Dataset items:
# # # #
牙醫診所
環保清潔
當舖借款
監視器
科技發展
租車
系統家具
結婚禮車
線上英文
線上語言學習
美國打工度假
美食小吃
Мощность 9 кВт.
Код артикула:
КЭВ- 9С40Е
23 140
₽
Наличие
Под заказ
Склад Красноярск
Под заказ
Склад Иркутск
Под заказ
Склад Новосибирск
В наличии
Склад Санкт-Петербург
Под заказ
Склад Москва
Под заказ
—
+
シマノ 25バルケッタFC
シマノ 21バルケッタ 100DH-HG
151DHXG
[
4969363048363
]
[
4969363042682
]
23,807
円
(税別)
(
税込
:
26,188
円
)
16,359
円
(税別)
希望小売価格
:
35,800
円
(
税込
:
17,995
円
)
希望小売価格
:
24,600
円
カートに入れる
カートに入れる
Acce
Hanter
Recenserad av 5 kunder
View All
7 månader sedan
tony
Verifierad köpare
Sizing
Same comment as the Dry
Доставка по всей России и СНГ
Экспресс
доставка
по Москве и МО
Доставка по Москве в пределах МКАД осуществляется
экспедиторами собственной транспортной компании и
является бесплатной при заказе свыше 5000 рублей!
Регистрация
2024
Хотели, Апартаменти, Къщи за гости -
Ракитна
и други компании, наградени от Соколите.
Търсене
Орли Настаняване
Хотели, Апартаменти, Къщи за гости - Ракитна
# # # #
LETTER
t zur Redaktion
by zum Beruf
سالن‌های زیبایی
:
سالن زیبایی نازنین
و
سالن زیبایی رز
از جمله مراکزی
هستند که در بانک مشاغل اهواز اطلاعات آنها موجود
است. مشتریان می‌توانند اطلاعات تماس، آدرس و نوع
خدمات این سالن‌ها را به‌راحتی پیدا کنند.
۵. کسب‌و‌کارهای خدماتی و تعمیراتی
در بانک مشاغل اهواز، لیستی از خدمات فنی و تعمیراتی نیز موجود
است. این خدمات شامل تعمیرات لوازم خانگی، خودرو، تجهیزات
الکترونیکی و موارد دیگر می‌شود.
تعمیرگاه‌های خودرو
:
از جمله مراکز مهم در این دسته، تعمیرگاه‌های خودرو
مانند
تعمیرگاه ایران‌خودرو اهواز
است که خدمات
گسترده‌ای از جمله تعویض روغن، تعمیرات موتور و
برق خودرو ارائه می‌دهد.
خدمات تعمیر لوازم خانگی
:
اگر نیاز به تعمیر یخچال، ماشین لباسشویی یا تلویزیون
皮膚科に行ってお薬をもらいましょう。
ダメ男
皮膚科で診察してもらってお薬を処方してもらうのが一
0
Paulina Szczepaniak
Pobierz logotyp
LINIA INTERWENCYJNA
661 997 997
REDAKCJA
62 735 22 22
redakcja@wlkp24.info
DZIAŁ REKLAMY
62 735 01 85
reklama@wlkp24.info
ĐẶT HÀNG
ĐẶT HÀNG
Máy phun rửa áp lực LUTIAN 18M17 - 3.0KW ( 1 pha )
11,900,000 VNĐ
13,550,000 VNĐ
# # # #
◆ **WORK INSTRUCTION**:
Count the lines of the data that contain the string "سالن", and reply with that number alone.

◆ **EXERCISE RESPONSE**:
4